Associate memory chunks with compute units

Cbswe · April 3, 2011, 10:18am

Hi!

As I understand it. You cannot create arrays of a runtime-detirmined-sized arrays in OpenCL C. However you can allocate runtime-detirmined-sized buffers and pass them as pointers to the kernels.

Now. I want to associate one runtime-detirmined-sized memory chunk with each compute unit. And “recycle” this memory for each new kernel run on a core in the GPU.

I tried to allocate a memory chunk that can hold the memory for all cores and then have an offset calculated in each kernel. But I didn’t find a way to calculate this offset because you cannot determine witch core you are running on in a kernel and you cannot distribute the memory with some modulating int since there is no way to make sure nothing happens between the reading and the increment of the int.

Any tip on this is very much appreciated. This might be an easy problem. I’m fairly new to the framework so I might have missed some fundamental concept that prevents this issue from the beginning.

david.garcia · April 3, 2011, 4:39pm

You cannot create arrays of a runtime-detirmined-sized arrays in OpenCL C. However you can allocate runtime-detirmined-sized buffers and pass them as pointers to the kernels.

Correct.

I want to associate one runtime-detirmined-sized memory chunk with each compute unit. And “recycle” this memory for each new kernel run on a core in the GPU.

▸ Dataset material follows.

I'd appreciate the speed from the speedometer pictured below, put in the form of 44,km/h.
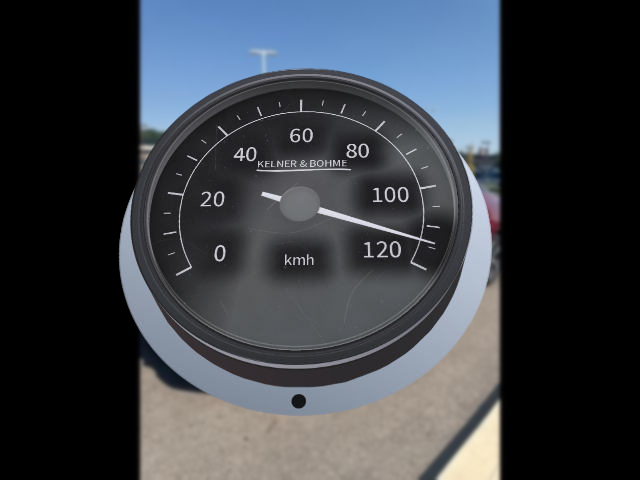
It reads 115,km/h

You already lost me here. This is my guess of what you are looking for: you want to allocate a buffer object and pass different non-overlapping pieces of it to different kernel invocations? Is that it? You could use sub-buffer objects.

Rather than talking about “cores” and “compute units” it’s less ambiguous to talk about OpenCL devices, NDRanges/kernels, work-groups and work-items.

Cbswe · April 4, 2011, 10:45am

You already lost me here. This is my guess of what you are looking for: you want to allocate a buffer object and pass different non-overlapping pieces of it to different kernel invocations? Is that it? You could use sub-buffer objects.

Rather than talking about “cores” and “compute units” it’s less ambiguous to talk about OpenCL devices, NDRanges/kernels, work-groups and work-items.[/quote:1vzitva9]

Thanks a lot for the reply!

The thing is. Wouldn’t that allocate one memory chunk per kernel? It would be preffered if it didnt allocate more then there will be parallel kernels running. So that would be the number of compute units. Or does the subbuffer automatically “recycle” the memory?

For example: I got 30 cores in my graphic card. That is 30 compute units. I then run 100 kernels. Will it allocate 100 memory chunks or will it allocate 30 and reuse them with the subbuffer strategy?

david.garcia · April 4, 2011, 3:21pm

The thing is. Wouldn’t that allocate one memory chunk per kernel? It would be preffered if it didnt allocate more then there will be parallel kernels running. So that would be the number of compute units. Or does the subbuffer automatically “recycle” the memory?

Sorry, I’m having a lot of trouble following you. What do you mean by “kernels” or “parallel kernels”. Do you mean (a) NDRange commands or (b) work-items?

A subbuffer object is nothing more than a way to represent a slice or a region of a parent buffer object. It’s not a new memory allocation.